- Born: August 15, 1990 (age 35) Baghdad, Iraq
- Education: Oakland University Oakland Community College
- Occupation: Photojournalist
- Years active: 2014-present
- Known for: Climate activism Documenting immigrant struggles
- Notable work: 2°C: Beyond the Limit

= Salwan Georges =

Iraqi-American photojournalist

Salwan Georges (born August 15, 1990) is an Iraqi-American photojournalist best known for being awarded a Pulitzer Prize in 2020 as part of a staff entry from the Washington Post covering climate change around the world.

==Early life and education==
Georges was born in Baghdad, Iraq. By age eight life in Iraq was "nearly impossible" for his family, and they resettled in Syria to avoid the economic turmoil. He spent six years in a Christian Orthodox monastery outside Damascus. While in Syria he missed six years of education, as he could not attend school because of his refugee status. He arrived in metro Detroit as a teenager in 2004. It was difficult at first; his parents spoke no English and had difficulty finding work. With six years away from education, no tutor and no English skills, he failed almost all freshman courses at Southfield-Lathrup High School. He became fluent in English, later spent two years at Oakland Community College, and at age 24 he graduated with honors at Oakland University with a bachelor's degree in journalism.

His start in photography came from using the camera of an early iPhone to document his own and his family's story in the U.S.

==Photojournalism career==
Georges got his start in photojournalism at Oakland University. He studied it there for two years and was photo-editor of the campus newspaper. During school he was an intern at Detroit Free Press, and was hired there after graduation. In 2017 he moved to the Washington Post as a staff photographer.

In 2014 he began a long-term project that explores the Iraqi American community; this was under the auspices of a mentorship from the Anderson Ranch Arts Center. This was personal for him and based on his life experiences. It was first covered by the Detroit Free Press, and then in 2017 by the Washington Post.

In 2020 he was a member of the Washington Post team that won the Pulitzer Prize for Explanatory Reporting for its coverage of global warming. The award noted a groundbreaking series showing with scientific clarity the dire effects of extreme temperatures on the planet.

In 2021 he won the Pictures of the Year International Photographer of the Year Award for his coverage of the George Floyd protests, the 2020 pandemic and contested presidential election.

In 2022 Georges won the Kavli Science Journalism Award gold medal for science reporting. He traveled to Alaska's Tongass National Park to photograph a single majestic old-growth spruce that was scheduled to be cut down. He helped show what is at stake for the climate with the loss of old-growth vegetation. The spruce was spared and is still standing.

In 2023 he won the Siena International Photo Awards prize as Photographer of the Year. His Ukrainian War photo, Georgy, showed the "pain and meaninglessness of war."

In 2023 he returned to Iraq for the first time in 25 years to finish the family documentary project started earlier with the iPhone. He had an "amazing feeling of closure," reconnecting with his roots. He recognized that Iraq had markedly changed over the years.

Georges is a two-time winner of the Northern Short Course contest as Photographer of the Year.

===Global Warming===
Georges has a particular interest in combating global warming. He feels that the photojournalist has an important role to play, along with the scientists; noting that photography can visualize what the scientists are talking about and are able to share it with the rest of the world. "We need each other to do the work."

▶ Data extract

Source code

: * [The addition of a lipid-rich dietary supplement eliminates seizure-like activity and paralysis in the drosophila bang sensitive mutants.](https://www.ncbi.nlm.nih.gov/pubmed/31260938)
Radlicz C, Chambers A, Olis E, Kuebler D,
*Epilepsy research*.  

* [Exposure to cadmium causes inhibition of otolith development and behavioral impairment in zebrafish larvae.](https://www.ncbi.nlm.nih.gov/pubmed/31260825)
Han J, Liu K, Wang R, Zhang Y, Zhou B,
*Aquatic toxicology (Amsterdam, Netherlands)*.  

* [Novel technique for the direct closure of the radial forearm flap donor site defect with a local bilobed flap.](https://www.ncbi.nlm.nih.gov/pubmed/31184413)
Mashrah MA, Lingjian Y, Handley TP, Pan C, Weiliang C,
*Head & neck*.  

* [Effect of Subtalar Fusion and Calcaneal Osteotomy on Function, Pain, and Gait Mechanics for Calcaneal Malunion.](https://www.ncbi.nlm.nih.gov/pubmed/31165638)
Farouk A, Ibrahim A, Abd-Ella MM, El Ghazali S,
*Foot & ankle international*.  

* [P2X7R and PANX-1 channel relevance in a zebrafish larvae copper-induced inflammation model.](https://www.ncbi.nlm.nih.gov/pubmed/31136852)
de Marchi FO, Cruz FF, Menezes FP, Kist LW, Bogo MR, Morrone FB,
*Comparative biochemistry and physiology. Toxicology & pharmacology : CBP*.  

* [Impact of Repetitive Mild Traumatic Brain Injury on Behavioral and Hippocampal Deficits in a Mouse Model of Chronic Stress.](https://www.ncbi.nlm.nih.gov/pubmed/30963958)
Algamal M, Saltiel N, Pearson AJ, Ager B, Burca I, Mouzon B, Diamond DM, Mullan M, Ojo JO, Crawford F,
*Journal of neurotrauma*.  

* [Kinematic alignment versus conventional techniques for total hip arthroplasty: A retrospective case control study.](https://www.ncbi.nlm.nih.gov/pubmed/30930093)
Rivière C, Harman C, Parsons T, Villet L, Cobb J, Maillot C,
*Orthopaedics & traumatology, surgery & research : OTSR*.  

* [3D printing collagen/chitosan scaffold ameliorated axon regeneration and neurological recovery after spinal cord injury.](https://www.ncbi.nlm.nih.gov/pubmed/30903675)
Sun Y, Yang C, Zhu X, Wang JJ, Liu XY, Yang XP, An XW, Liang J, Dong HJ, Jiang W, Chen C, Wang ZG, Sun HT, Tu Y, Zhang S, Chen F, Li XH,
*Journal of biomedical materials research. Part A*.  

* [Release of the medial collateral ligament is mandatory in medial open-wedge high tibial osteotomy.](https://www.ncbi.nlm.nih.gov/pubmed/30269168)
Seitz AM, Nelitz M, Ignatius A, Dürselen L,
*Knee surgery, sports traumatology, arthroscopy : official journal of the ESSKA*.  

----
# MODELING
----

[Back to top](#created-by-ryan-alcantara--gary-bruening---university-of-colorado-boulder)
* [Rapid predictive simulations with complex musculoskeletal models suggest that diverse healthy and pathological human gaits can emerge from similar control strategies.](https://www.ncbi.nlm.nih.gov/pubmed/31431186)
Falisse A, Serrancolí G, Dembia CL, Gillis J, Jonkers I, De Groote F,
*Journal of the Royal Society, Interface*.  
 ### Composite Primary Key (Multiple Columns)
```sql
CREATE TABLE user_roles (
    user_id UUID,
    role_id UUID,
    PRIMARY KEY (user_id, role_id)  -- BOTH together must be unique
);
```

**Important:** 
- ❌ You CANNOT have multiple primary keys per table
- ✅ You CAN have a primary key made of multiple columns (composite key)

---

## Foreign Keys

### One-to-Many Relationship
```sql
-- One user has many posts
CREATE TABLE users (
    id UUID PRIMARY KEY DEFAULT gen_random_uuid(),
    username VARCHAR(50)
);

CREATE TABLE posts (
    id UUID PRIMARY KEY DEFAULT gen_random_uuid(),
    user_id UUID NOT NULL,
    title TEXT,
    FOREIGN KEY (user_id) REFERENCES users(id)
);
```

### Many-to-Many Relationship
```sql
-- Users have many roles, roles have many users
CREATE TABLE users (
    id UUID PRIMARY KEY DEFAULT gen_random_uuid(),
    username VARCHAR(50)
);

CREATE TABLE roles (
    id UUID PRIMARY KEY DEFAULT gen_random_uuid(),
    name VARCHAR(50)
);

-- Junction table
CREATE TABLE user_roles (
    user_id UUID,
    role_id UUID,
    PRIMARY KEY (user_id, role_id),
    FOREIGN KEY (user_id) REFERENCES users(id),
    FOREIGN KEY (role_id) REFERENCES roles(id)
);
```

▶ Your instructions
Please answer from the Salwan Georges profile: where did Georges spend six years while his family lived in Syria?

▶ Task solution
In a Christian Orthodox monastery outside Damascus.